# Task brief:
Copy out every line in the entries below that includes "ankle".

# Provided records:
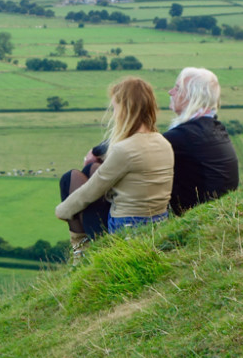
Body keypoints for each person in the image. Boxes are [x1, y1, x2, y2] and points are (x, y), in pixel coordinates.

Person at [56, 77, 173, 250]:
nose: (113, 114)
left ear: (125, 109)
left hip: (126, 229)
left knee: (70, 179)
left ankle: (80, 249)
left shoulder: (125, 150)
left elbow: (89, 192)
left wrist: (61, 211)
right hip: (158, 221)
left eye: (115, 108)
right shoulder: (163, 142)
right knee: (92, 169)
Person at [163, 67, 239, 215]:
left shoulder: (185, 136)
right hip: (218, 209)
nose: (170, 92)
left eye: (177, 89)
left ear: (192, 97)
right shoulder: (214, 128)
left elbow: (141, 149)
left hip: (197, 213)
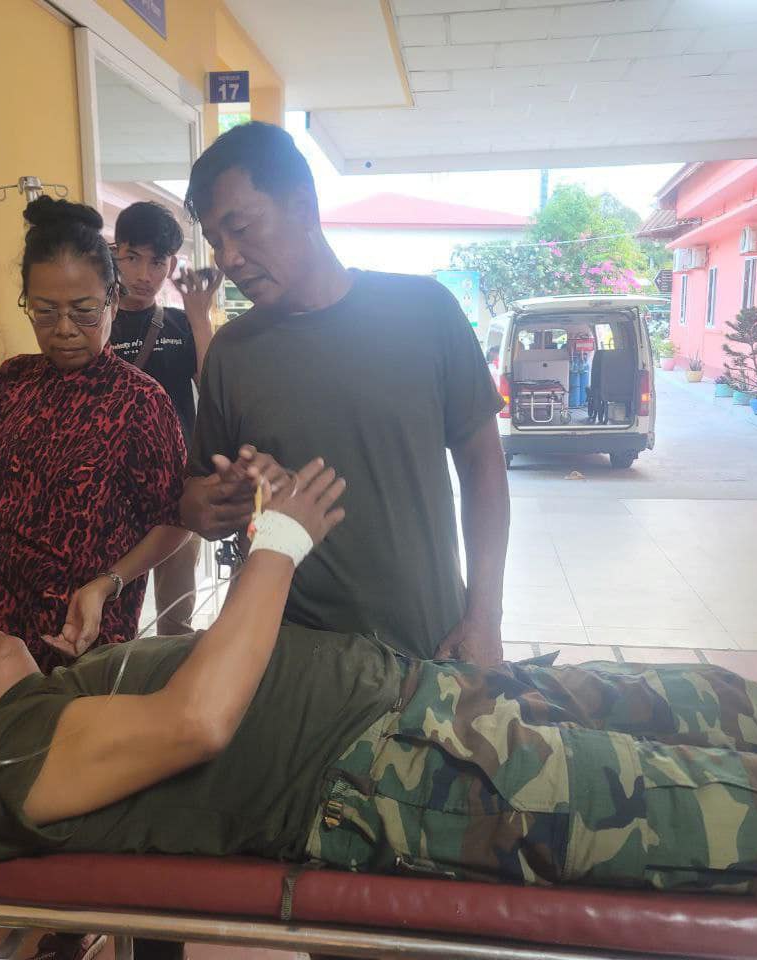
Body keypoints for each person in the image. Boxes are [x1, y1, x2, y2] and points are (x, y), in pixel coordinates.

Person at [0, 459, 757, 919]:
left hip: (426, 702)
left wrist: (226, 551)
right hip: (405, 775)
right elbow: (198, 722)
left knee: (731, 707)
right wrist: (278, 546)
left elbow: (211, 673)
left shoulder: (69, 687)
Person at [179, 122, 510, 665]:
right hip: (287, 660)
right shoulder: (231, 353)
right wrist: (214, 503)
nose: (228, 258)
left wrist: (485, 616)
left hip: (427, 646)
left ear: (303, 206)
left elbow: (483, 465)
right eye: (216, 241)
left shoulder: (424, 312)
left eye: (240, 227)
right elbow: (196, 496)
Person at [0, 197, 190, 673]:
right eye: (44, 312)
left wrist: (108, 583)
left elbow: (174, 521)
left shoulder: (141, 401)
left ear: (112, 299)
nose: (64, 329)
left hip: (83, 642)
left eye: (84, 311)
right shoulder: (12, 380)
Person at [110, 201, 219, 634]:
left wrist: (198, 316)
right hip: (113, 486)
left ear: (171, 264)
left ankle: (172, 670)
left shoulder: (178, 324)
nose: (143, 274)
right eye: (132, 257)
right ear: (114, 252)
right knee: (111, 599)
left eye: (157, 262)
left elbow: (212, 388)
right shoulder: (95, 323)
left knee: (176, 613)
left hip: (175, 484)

...

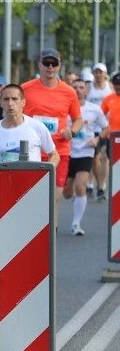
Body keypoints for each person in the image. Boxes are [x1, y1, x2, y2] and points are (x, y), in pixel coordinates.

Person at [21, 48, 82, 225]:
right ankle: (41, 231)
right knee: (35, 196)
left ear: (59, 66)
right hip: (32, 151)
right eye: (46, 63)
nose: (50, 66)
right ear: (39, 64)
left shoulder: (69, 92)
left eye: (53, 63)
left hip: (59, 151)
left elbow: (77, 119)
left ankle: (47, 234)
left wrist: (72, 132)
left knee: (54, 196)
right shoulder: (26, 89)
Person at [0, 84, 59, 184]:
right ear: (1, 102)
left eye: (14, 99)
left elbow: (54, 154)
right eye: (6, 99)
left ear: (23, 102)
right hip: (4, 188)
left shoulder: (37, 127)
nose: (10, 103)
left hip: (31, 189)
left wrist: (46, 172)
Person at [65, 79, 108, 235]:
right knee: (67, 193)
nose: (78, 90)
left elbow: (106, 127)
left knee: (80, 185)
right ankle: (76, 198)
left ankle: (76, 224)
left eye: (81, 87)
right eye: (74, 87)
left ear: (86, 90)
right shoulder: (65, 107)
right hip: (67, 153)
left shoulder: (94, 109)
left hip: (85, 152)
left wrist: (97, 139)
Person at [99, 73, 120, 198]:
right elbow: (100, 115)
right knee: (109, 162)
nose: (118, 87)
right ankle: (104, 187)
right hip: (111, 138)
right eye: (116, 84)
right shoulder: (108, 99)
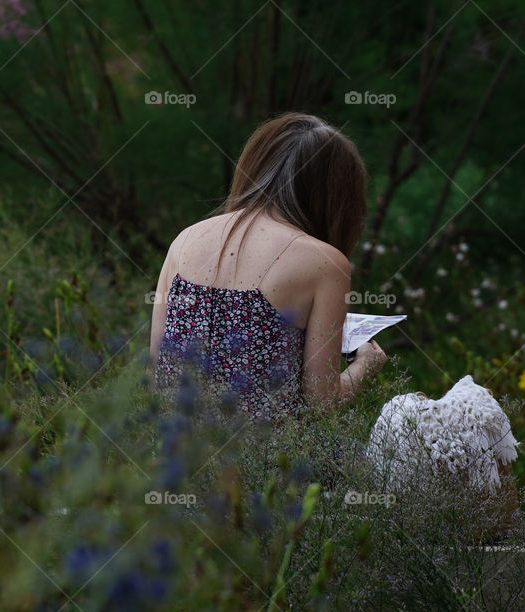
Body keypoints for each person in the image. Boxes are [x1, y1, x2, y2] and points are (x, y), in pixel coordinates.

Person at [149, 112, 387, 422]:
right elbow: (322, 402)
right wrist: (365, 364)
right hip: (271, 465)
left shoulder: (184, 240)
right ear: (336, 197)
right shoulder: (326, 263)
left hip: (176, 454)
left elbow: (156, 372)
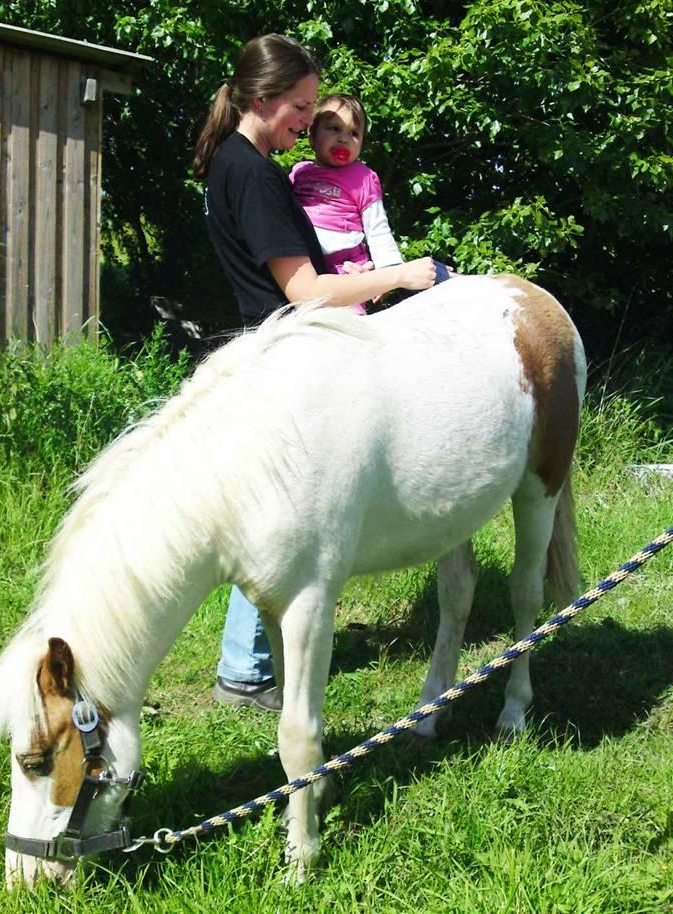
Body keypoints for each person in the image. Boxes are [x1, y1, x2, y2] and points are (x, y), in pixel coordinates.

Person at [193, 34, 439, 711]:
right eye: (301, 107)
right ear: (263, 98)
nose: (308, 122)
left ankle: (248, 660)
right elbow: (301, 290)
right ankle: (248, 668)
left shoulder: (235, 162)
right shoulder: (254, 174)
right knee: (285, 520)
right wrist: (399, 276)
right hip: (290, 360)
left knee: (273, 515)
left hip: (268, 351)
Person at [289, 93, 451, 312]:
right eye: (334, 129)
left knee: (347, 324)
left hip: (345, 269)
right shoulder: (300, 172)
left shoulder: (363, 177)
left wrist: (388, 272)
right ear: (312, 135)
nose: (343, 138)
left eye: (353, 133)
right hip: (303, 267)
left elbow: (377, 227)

==

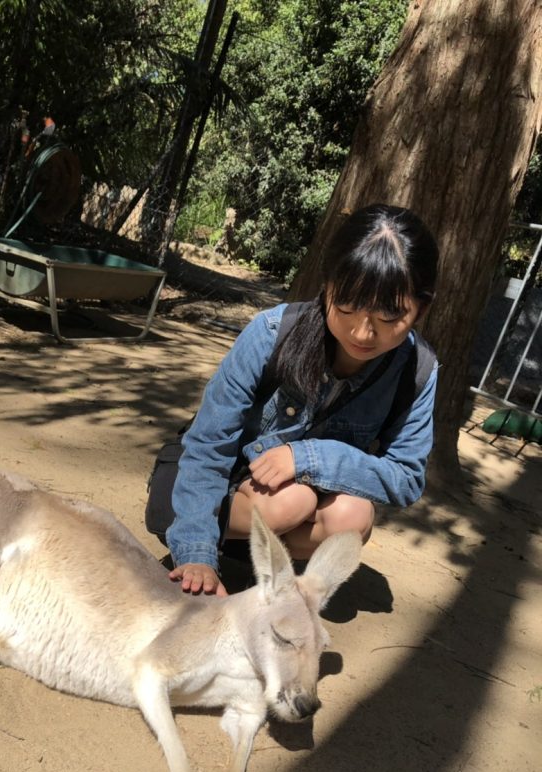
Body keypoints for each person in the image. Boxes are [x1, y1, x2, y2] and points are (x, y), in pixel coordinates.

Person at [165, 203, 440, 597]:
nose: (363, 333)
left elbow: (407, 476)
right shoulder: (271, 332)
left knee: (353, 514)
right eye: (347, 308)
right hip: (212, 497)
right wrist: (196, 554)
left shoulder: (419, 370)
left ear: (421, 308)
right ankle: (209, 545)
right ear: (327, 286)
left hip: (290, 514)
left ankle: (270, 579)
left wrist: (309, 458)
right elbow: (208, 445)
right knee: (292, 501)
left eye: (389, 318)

# Output below:
left ankle: (80, 249)
left ankle: (172, 670)
right ankle: (41, 231)
left ankle: (47, 234)
right ankle: (76, 198)
left ankle: (76, 224)
right ankle: (104, 187)
left ankle: (248, 660)
right ankle: (248, 668)
right ankle: (209, 545)
left ankle: (270, 579)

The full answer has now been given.